Quando tinha apenas quatro anos, viveu a saída do pai de casa.
Naquele momento, sem entender o que estava acontecendo, guardou um pensamento que a acompanhou por anos:
Ele preferiu as dr**as a mim.
Hoje, atuando como psicóloga no mesmo contexto que um dia afetou sua própria história, ela enxerga tudo de forma diferente.
Com o tempo, compreendeu que se tratava de uma doença.
E foi nesse entendimento que encontrou espaço para algo que antes parecia impossível: o perdão.

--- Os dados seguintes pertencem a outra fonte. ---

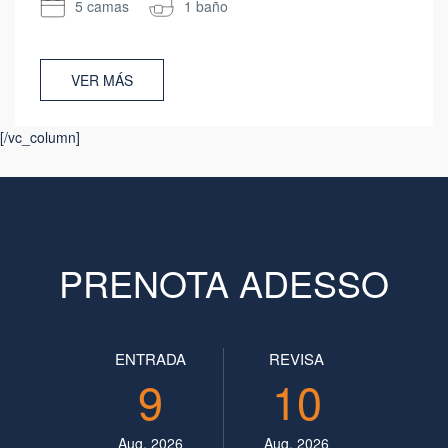
5 camas
1 baño
VER MÁS
[/vc_column]
PRENOTA ADESSO
ENTRADA
REVISA
9
10
Aug, 2026
Aug, 2026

Ao perdoar o pai, Flávia também iniciou um processo de cura pessoal.
Uma reconciliação interna que segue acontecendo, todos os dias.
Hoje, cada pessoa que ela atende carrega, de alguma forma, essa história.
E é com esse olhar que ela escolhe cuidar das pessoas que atende.
Serviços como o Pro-Vida, na Bahia, podem ser agentes de mudança.
Eles resgatam pessoas de situações profundas de vulnerabilidade, restauram a dignidade e ajudam a reconstruir relacionamentos familiares.